# Data records start
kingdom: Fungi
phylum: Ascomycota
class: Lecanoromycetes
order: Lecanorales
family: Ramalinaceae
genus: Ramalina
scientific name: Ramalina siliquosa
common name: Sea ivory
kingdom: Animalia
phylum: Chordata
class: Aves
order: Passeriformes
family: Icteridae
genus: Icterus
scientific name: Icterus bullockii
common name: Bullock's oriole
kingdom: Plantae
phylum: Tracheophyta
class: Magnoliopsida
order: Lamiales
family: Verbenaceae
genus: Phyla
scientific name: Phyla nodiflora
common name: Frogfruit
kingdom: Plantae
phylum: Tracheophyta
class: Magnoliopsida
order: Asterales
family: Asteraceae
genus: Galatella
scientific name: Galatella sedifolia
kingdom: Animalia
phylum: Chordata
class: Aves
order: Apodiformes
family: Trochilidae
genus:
# Data records end
Aim: Retype the lines of the entries above, starting at the line containing "phylum: Ascomycota" and ending at the line containing "order: Lamiales", with both of those lines included.

Response to this exercise:
phylum: Ascomycota
class: Lecanoromycetes
order: Lecanorales
family: Ramalinaceae
genus: Ramalina
scientific name: Ramalina siliquosa
common name: Sea ivory
kingdom: Animalia
phylum: Chordata
class: Aves
order: Passeriformes
family: Icteridae
genus: Icterus
scientific name: Icterus bullockii
common name: Bullock's oriole
kingdom: Plantae
phylum: Tracheophyta
class: Magnoliopsida
order: Lamiales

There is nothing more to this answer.